Por eso el público de todas las épocas y de cualquier lugar simpatiza con la figura de Antígona. Por eso nos cuesta aceptar que el gobierno de España represente con tanta convicción el papel de Creonte. Con su política de “mantenerlos en las fosas” da muestras de una actitud sin parangón internacional, esencialmente inhumana. Haciendo oídos sordos a la reprobación de organizaciones dedicadas a velar por los derechos humanos, no sólo alardea de no destinar un solo euro a la ley de memoria histórica, sino que hasta se burla de los familiares que reclaman dignidad para sus muertos. La historia de España está repleta de atrocidades, pero pocas destilan una crueldad tan consciente y tan prolongada en el tiempo. Nos recortan el presente, hipotecan nuestro futuro, pero nada tan desalmado como este sometimiento de nuestro pasado a la podredumbre indefinida, quizá definitiva. Lo justifican como deseo de pasar página, de no reabrir heridas, de superar el pasado. Olvidan que las guerras sólo se terminan cuando los vencedores permiten que los vencidos entierren sus muertos. Mientras permanezcan insepultos, sin nombre y sin honra, no podrá haber paz sino sólo victoria. Una insoportable victoria que ya dura ochenta años.
Muchas complicidades acompañan este ejercicio de cainismo único en el mundo. Ninguna más injustificable que la de la Iglesia. La beligerancia del catolicismo hispano, su silencio, en el mejor de los casos, choca con las esencias mismas de toda espiritualidad. Las religiones surgen como respuesta al carácter irremediable de la muerte y, de una manera o de otra, se justifican como gestoras del acceso al más allá. ¿Por qué nuestro clero, tan dado a la pompa fúnebre, se inhibe en esta cuestión? ¿Venganza por los ataques sufridos durante la guerra civil? Si así fuera, se alejaría de los modelos de misericordia y perdón que tanto predica. Santiago Cantera, prior de la Santa Cruz de los Caídos, vetó hace unas semanas exhumaciones autorizadas por el juez. Y lo hizo interponiéndose físicamente a la comitiva encargada de recuperar los restos. ¿Es compatible tanta impiedad con la doctrina de Cristo?
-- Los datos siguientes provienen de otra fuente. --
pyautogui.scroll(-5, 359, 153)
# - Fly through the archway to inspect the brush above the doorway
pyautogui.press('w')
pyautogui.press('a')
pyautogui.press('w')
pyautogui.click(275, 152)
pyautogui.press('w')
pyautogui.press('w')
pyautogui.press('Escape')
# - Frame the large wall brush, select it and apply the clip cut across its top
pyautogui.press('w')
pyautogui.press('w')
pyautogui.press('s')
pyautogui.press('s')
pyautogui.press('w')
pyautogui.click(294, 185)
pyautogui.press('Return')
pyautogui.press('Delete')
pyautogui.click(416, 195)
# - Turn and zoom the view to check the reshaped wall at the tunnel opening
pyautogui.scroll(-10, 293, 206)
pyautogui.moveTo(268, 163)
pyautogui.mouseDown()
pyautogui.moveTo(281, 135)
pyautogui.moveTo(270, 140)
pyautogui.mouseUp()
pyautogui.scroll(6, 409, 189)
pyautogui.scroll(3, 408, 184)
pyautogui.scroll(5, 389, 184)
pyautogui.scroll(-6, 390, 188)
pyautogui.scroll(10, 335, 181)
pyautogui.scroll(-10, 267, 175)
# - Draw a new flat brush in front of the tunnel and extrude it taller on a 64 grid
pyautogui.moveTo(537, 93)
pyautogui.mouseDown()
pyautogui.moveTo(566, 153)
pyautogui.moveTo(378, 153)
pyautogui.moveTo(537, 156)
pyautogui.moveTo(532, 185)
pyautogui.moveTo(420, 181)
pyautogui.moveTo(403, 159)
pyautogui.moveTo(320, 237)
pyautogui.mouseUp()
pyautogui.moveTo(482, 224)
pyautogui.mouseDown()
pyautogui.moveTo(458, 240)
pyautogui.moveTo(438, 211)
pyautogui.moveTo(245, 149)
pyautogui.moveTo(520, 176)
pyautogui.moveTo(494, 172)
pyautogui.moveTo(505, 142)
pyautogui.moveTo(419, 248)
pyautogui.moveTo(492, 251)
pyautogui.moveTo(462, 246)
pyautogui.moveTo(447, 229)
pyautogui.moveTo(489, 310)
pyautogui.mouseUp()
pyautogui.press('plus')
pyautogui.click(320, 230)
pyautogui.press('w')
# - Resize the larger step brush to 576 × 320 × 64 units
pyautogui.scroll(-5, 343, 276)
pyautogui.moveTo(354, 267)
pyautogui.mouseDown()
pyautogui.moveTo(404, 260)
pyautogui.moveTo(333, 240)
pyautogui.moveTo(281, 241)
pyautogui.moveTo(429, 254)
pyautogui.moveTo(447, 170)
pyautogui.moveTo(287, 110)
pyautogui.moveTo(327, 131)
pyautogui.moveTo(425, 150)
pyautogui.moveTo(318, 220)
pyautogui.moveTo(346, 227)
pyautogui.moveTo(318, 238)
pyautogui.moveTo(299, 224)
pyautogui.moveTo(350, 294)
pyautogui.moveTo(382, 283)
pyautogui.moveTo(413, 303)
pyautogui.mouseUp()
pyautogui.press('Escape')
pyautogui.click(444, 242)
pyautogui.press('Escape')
La tragedia de Sófocles no termina con el suicidio de Antígona. Su muerte desencadena una serie de acontecimientos que provocarán el final del reino de Creonte. Debería ser una lección para el Partido Popular. La recalcitrante negativa a condenar el franquismo y, sobre todo, el mantenimiento de unas políticas posbélicas puede acabar pasándoles factura. Sabemos que fuimos vencidos. Algunos lo llevamos dolorosamente inscrito en nuestros genes. No nos mantengan humillados. Dejen que enterremos a nuestros Polinices.